This poem appeared in the Winter 2015 issue of The Antioch Review.
DUMUZI BIDS INNANA GOODBYE
by Chard deNiord
A breeze blew through your cotton dress
that hung like a curtain in the open window.
I tried to wake you a thousand times.
I tried to put your dress back on.
How sweet the sourwood hung inside the breeze.
How brightly the sun shone through the window.
It was not a place I could breathe for long, despite the breeze.
I was dressed in only the flesh your sister stripped
with invisible hands as I paused to kiss your lips a final time.
As I tried to explain my love for power in the upper world.
I wandered without my body that hung on a nail
below a sign that read:
Grief is an empty museum in which you roam in search
of even a frame. Silence the alarm in every room.

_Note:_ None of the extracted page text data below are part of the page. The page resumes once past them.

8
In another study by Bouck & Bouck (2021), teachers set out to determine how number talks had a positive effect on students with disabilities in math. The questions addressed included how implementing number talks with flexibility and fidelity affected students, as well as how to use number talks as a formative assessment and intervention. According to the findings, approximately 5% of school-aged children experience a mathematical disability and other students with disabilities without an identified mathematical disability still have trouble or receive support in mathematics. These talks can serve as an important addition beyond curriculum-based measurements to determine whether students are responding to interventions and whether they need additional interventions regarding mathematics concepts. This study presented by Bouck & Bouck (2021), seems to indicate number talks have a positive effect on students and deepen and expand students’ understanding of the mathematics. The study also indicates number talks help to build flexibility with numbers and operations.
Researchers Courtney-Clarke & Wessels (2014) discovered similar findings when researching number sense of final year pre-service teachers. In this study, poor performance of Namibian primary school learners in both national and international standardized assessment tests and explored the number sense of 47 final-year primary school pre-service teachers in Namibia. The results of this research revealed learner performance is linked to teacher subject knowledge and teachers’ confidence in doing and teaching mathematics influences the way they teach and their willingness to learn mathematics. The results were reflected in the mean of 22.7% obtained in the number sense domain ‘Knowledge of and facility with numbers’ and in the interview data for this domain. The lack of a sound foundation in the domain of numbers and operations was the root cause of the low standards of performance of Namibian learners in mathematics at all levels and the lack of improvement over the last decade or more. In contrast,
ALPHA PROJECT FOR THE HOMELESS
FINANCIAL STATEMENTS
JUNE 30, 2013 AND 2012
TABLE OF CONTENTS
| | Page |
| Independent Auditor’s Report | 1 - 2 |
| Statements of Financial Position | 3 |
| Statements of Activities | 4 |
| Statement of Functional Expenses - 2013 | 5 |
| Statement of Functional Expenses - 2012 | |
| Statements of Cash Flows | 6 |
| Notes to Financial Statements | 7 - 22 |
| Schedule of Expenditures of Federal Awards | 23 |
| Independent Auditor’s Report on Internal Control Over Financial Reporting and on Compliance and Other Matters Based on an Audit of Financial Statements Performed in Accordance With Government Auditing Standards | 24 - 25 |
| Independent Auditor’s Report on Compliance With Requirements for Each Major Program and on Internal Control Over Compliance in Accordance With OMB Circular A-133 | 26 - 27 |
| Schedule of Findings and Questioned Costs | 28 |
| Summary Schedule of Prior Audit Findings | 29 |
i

I felt as clean as a cloud, although I smelled of dirt
and stone. Although I ran as I slept.
***
Chard deNiord is the author of five books of poetry, Interstate, which is forthcoming from The University of Pittsburgh Press this September, The Double Truth (University of Pittsburgh Press, 2011), Night Mowing (University of Pittsburgh Press, 2005), Sharp Golden Thorn (Marsh Hawk Press, 2003) and Asleep in the Fire (University of Alabama Press, 1990). His book of essays and interviews with seven senior American poets (Lucille Clifton, Ruth Stone, Jack Gilbert, Maxine Kumin, Robert Bly, Galway Kinnell, Donald Hall) titled Sad Friends, Drowned Lovers, Stapled Songs, Conversations and Reflections on 20th Century American Poets was published in 2011 by Marick Press. In 2002 he co-founded the New England College MFA Program in Poetry, which he directed until 2007. He is a professor of English at Providence College and lives in Putney.